Kepala Badan Pelaksana Badan Pengelola Keuangan Haji (BPKH) Anggito Abimanyu mengklarifikasi bahwa dana haji sebesar USD 600 juta atau Rp8,5 triliun bukan untuk memperkuat rupiah.
Hal ini menanggapi pemberitaan yang beredar pada Selasa (2/6/2020) yang menyatakan dana haji dalam bentuk valuta asing dipakai untuk memperkuat rupiah.

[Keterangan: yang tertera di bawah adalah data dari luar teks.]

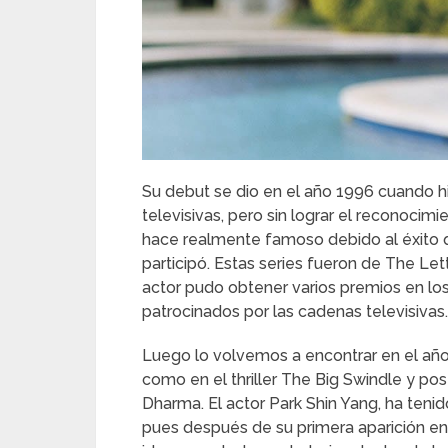
Su debut se dio en el año 1996 cuando h
televisivas, pero sin lograr el reconocim
hace realmente famoso debido al éxito qu
participó. Estas series fueron de The Lett
actor pudo obtener varios premios en los
patrocinados por las cadenas televisivas.
Luego lo volvemos a encontrar en el año
como en el thriller The Big Swindle y po
Dharma. El actor Park Shin Yang, ha teni
pues después de su primera aparición en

Anggito menjelaskan, berita tersebut muncul berasal dari acara internal halal bihalal BPKH dengan Bank Indonesia pada tanggal 26 Mei 2020, saat BPKH mengadakan silaturahmi kepada Gubernur dan jajaran Gubernur Bank Indonesia (BI), sekaligus memberikan update perkembangan dana haji.
“Kami merasa bahwa pemberitaan 2 Juni tersebut sudah menimbulkan kesan, bahwa pertama, dana haji dipakai untuk memperkuat rupiah; kedua, dana haji itu menjadi alasan pembatalan haji 2020, hal tersebut kami katakan tidak benar sama sekali,” tegasnya.
Memang sebelumnya, di depan Gubernur dan Deputi Gubernur BI, Anggito menyampaikan ucapan Selamat idul Fitri 1441 H secara online, menginformasikan terkait update mengenai dana haji, yang meliputi dana kelolaan, investasi dan dana valuta asing, serta kerjasama BI dan BPKH mengenai kantor di Bidakara, pengelolaan valuta asing dan rencana Cashless Living Cost Haji dan Umrah.